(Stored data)
════════════════════

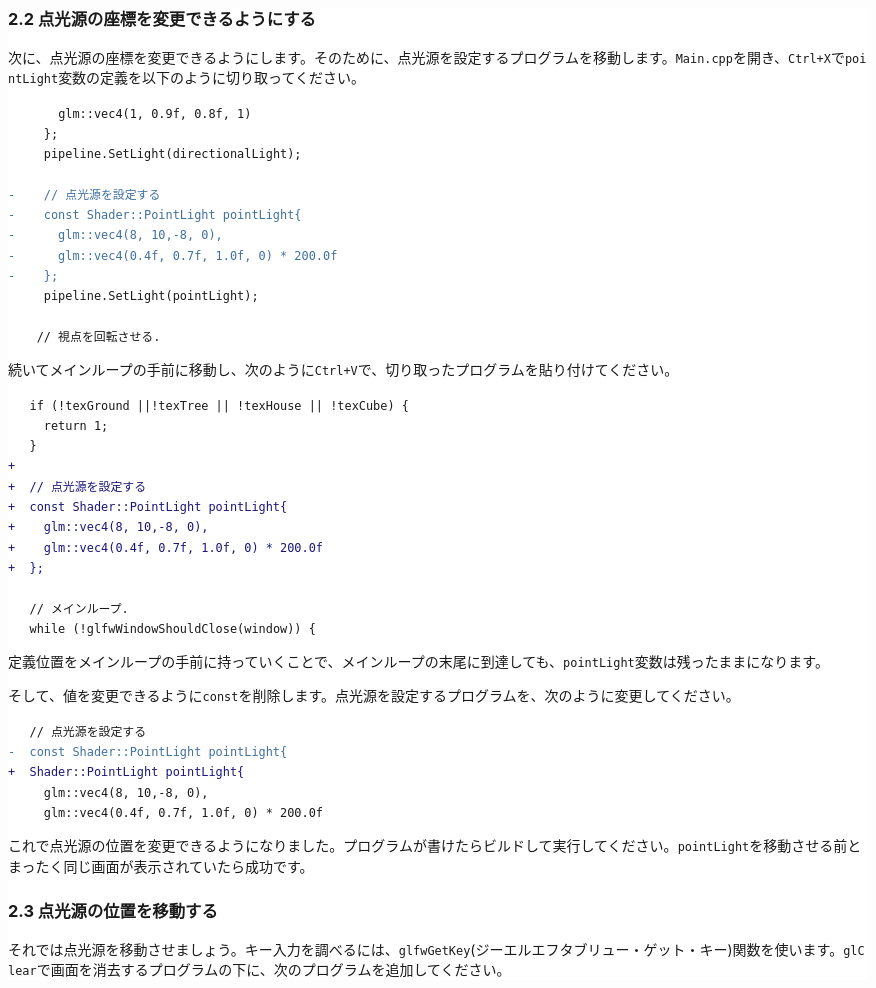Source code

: ### 2.2 点光源の座標を変更できるようにする

次に、点光源の座標を変更できるようにします。そのために、点光源を設定するプログラムを移動します。`Main.cpp`を開き、`Ctrl+X`で`pointLight`変数の定義を以下のように切り取ってください。

```diff
       glm::vec4(1, 0.9f, 0.8f, 1)
     };
     pipeline.SetLight(directionalLight);

-    // 点光源を設定する
-    const Shader::PointLight pointLight{
-      glm::vec4(8, 10,-8, 0),
-      glm::vec4(0.4f, 0.7f, 1.0f, 0) * 200.0f
-    };
     pipeline.SetLight(pointLight);

    // 視点を回転させる.
```

続いてメインループの手前に移動し、次のように`Ctrl+V`で、切り取ったプログラムを貼り付けてください。

```diff
   if (!texGround ||!texTree || !texHouse || !texCube) {
     return 1;
   }
+
+  // 点光源を設定する
+  const Shader::PointLight pointLight{
+    glm::vec4(8, 10,-8, 0),
+    glm::vec4(0.4f, 0.7f, 1.0f, 0) * 200.0f
+  };

   // メインループ.
   while (!glfwWindowShouldClose(window)) {
```

定義位置をメインループの手前に持っていくことで、メインループの末尾に到達しても、`pointLight`変数は残ったままになります。

そして、値を変更できるように`const`を削除します。点光源を設定するプログラムを、次のように変更してください。

```diff
   // 点光源を設定する
-  const Shader::PointLight pointLight{
+  Shader::PointLight pointLight{
     glm::vec4(8, 10,-8, 0),
     glm::vec4(0.4f, 0.7f, 1.0f, 0) * 200.0f
```

これで点光源の位置を変更できるようになりました。プログラムが書けたらビルドして実行してください。`pointLight`を移動させる前とまったく同じ画面が表示されていたら成功です。

### 2.3 点光源の位置を移動する

それでは点光源を移動させましょう。キー入力を調べるには、`glfwGetKey`(ジーエルエフタブリュー・ゲット・キー)関数を使います。`glClear`で画面を消去するプログラムの下に、次のプログラムを追加してください。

════════════════════

REQUIRED WORK: Every line of the records above where the string "Shader" is found should be copied.

OUTPUT BELOW:
-    const Shader::PointLight pointLight{
+  const Shader::PointLight pointLight{
-  const Shader::PointLight pointLight{
+  Shader::PointLight pointLight{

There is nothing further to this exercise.